The editors have titled it The Gospel Truth
Of Jesus: What Happens to Apologetics If We Add “Legend” to the Trilemma “Liar, Lunatic, or Lord”?.
The main point of the argument: Jesus Christ is greater than you knew.
I say that with all confidence. I say it to atheists and skeptics, who doubt that his reality is great at all, or who even doubt his reality. I say it to long-time followers of Jesus Christ who have some inkling of his greatness. Ironically it is the ones who know something of the truth of Jesus who are most aware of how far they are from apprehending the fullness of that truth.
There is an aspect of Jesus’ greatness that I think even the most committed skeptic must recognize. Jesus displayed a certain ethical perfection that ought to be uncontroversial, even among those who think his story is nothing more than a story, and even among those who aren’t sure that he exhibited every virtue to its fullest.
I use the word perfection advisedly. This is a side of Jesus Christ that I did not see until recently. I have discussed it with several major New Testament scholars who agreed with me that it has implications they had not previously seen.
For those who know Jesus Christ, it is cause to worship him more profoundly.
For those who know Christ, it’s also one of the simplest and yet strongest ways I know of to explain why the Gospel accounts must be true.

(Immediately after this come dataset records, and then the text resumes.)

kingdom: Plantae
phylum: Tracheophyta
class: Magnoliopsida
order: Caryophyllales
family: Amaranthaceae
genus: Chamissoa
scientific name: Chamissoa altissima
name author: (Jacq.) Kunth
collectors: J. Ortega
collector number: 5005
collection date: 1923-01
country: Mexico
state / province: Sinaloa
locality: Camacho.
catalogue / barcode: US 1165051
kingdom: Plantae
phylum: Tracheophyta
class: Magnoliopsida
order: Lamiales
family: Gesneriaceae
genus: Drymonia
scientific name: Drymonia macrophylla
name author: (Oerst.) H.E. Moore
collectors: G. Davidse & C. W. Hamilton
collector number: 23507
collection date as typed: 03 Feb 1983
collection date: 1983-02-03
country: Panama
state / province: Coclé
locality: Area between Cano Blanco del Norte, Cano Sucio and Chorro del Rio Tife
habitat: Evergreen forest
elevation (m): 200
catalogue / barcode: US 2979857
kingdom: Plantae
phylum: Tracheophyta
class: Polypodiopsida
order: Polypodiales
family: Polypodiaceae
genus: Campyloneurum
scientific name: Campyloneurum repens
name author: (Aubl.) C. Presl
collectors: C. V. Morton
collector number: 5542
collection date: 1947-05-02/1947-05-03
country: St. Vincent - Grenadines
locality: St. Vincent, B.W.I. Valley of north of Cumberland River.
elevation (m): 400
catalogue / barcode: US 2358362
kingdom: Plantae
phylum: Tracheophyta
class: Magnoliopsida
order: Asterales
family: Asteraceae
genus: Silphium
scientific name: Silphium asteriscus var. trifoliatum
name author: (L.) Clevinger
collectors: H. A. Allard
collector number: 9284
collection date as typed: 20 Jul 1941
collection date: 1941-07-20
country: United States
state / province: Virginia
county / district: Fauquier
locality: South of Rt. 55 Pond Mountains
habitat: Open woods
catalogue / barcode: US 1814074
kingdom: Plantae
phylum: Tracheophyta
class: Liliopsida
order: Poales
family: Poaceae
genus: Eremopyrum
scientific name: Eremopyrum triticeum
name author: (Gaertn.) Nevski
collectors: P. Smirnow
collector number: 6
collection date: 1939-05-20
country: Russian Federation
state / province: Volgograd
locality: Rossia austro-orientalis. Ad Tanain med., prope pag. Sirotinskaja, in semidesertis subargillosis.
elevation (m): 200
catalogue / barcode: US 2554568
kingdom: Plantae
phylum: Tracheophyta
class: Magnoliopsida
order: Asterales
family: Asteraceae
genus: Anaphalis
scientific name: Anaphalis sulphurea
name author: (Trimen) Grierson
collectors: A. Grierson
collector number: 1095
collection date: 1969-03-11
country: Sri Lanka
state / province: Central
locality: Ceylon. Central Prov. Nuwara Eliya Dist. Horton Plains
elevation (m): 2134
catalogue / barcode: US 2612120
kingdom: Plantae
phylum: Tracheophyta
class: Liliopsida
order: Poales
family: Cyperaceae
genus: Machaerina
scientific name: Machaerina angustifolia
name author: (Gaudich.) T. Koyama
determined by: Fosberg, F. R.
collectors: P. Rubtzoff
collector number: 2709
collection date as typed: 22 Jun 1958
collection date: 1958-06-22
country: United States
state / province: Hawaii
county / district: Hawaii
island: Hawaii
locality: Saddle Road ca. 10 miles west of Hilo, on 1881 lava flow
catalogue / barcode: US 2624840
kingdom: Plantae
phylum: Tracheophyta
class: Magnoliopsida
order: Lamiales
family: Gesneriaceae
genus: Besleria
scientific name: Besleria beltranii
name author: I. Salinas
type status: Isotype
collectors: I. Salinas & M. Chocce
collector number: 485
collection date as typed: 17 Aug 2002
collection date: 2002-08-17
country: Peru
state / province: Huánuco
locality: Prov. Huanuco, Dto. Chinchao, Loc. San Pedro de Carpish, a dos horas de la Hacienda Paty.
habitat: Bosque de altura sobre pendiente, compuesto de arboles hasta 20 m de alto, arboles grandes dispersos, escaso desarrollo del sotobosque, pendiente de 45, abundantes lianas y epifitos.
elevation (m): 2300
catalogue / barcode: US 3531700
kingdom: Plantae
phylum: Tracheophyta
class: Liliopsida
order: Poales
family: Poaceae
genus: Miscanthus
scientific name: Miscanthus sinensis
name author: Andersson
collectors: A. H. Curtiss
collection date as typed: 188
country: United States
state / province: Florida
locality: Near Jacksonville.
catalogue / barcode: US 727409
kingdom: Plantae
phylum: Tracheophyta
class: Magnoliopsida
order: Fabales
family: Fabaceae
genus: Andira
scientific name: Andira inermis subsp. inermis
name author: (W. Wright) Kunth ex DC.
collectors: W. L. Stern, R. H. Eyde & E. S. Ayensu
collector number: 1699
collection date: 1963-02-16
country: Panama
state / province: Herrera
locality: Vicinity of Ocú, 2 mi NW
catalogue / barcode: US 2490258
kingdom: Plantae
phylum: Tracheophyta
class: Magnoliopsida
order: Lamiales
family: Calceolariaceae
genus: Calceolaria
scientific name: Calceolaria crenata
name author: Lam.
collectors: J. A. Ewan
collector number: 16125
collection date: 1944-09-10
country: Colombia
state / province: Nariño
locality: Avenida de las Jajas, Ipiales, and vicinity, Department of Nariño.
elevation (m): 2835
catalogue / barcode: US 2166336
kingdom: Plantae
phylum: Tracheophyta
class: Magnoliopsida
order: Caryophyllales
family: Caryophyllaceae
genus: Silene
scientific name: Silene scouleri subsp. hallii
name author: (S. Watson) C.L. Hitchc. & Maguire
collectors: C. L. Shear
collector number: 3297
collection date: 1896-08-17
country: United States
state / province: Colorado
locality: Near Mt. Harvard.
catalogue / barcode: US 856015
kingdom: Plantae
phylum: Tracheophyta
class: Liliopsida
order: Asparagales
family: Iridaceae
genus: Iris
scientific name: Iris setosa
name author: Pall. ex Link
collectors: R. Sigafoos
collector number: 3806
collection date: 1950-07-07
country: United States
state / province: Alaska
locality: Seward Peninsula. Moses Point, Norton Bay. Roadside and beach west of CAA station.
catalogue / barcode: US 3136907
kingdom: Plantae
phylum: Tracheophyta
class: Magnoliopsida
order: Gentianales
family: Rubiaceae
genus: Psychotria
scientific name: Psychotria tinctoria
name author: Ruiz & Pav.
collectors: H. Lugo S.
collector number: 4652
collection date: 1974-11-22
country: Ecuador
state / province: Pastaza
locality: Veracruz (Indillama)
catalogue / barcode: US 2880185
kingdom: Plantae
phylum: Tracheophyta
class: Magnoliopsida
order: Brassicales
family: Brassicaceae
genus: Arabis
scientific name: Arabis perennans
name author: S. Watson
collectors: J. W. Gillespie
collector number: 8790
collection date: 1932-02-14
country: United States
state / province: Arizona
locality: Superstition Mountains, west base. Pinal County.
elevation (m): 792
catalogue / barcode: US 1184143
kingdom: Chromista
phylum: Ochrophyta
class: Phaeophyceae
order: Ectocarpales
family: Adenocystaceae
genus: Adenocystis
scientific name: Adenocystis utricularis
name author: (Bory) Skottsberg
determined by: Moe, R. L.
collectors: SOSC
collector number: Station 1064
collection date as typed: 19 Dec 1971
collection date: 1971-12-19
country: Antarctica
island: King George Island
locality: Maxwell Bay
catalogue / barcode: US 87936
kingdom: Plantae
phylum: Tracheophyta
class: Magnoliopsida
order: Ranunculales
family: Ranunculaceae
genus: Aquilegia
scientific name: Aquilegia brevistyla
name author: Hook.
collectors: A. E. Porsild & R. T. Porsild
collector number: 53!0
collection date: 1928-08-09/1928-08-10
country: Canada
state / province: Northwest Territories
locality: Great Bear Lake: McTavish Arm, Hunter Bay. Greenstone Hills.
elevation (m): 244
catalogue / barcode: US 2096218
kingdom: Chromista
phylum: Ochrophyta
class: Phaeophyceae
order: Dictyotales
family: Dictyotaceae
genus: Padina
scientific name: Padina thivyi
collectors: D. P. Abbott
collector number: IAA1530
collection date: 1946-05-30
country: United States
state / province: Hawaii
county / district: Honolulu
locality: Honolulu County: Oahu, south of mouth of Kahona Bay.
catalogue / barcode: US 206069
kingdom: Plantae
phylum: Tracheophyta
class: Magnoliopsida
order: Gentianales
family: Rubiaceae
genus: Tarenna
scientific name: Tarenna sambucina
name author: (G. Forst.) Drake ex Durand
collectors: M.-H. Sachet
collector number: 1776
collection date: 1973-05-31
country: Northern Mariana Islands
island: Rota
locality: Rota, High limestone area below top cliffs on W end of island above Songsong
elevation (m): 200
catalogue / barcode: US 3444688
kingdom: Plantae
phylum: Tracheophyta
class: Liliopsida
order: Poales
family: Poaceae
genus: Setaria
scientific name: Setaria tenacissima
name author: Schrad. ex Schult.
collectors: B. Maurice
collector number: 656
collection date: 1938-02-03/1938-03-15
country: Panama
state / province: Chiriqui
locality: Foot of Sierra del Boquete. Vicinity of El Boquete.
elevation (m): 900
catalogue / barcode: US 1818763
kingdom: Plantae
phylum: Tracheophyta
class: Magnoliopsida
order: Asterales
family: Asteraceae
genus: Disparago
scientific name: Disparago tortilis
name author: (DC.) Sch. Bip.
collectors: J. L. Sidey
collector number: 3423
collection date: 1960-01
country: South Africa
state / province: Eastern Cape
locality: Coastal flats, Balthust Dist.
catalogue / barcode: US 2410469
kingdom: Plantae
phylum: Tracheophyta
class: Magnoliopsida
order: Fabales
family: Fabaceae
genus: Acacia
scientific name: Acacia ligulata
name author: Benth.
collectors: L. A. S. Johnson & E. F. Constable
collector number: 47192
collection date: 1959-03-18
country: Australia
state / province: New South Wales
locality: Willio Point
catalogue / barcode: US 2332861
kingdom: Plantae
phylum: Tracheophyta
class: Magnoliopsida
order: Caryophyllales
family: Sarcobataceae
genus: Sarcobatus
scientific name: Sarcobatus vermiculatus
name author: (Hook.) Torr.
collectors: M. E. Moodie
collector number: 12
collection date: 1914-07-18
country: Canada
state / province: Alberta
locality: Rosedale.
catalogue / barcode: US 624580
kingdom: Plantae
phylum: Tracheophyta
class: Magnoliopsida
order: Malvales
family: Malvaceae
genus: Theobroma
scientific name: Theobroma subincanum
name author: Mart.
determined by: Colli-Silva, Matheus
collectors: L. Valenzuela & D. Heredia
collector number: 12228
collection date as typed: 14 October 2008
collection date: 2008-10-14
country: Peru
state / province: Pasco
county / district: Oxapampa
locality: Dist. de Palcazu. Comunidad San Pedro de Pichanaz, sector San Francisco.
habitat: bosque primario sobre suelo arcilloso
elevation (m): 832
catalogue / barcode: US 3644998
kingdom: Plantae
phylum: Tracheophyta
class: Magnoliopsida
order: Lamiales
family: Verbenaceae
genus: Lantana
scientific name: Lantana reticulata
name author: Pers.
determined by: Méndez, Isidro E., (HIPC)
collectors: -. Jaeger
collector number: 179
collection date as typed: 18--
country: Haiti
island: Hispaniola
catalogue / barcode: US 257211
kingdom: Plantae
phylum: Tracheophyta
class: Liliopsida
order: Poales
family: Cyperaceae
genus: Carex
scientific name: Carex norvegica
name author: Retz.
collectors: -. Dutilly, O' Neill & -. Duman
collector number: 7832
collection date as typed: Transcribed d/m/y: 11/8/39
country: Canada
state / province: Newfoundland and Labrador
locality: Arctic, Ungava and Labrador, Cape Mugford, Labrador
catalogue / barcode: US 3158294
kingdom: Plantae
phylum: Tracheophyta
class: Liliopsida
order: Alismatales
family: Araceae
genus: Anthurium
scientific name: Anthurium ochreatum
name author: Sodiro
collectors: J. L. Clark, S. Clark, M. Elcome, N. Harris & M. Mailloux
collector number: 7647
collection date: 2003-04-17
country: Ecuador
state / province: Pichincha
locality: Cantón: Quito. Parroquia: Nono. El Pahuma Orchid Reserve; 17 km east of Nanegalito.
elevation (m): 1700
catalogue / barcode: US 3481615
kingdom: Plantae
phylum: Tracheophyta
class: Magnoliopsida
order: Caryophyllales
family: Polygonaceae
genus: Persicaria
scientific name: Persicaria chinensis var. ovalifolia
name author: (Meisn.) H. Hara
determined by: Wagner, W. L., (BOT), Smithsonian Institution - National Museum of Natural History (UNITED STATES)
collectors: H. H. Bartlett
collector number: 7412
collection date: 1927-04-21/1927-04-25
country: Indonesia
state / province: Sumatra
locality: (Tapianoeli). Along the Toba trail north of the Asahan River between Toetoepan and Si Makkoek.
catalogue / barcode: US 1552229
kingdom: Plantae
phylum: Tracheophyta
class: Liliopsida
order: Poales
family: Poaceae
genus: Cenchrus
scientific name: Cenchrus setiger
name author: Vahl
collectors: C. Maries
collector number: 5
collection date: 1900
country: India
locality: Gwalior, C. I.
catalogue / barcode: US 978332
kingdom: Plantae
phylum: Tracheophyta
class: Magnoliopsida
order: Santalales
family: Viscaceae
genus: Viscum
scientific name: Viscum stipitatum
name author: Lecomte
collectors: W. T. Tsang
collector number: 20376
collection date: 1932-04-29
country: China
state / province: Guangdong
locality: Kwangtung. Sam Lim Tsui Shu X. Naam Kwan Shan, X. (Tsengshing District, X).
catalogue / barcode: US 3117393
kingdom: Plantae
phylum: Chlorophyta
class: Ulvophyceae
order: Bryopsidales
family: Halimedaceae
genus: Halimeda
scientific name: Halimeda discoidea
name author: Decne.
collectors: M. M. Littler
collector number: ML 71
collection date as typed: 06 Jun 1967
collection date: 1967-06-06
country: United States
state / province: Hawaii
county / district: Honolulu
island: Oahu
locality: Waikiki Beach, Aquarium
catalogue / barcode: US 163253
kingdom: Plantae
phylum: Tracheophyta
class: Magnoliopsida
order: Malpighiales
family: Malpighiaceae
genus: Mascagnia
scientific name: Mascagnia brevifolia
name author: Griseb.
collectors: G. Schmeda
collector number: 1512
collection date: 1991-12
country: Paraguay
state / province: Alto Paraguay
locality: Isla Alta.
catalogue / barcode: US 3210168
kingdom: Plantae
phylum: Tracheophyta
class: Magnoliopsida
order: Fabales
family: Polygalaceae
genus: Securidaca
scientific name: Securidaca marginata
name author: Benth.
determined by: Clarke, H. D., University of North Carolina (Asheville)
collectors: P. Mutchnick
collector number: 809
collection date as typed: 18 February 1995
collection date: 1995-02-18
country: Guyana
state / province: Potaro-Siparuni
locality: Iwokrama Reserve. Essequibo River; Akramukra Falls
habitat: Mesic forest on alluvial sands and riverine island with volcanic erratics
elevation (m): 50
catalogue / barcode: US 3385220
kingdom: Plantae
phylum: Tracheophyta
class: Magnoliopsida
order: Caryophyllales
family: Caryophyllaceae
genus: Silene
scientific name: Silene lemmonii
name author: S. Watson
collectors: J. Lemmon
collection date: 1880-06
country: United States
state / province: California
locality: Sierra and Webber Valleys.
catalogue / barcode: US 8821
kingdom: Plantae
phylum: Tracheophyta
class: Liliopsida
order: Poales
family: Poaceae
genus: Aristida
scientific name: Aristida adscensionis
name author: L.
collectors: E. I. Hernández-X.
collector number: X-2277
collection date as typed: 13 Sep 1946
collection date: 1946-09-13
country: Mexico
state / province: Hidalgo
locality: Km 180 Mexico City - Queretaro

For those who do not yet follow him, it’s a good reason to look further into the accounts of his life, and consider how incredibly implausible it is that they arose as mere legend.
I have been told by at least one major New Testament historian (and I will seek permission from the source before saying who it was) that this topic is worth bringing into widespread discussion.
(I trust that commenters here will read the article and make that the topic of discussion and not this teaser, which is not intended to present the actual argument.)
The main thing, though, is that it’s about the greatness of Jesus Christ, who, once again I say, is too great not to be true.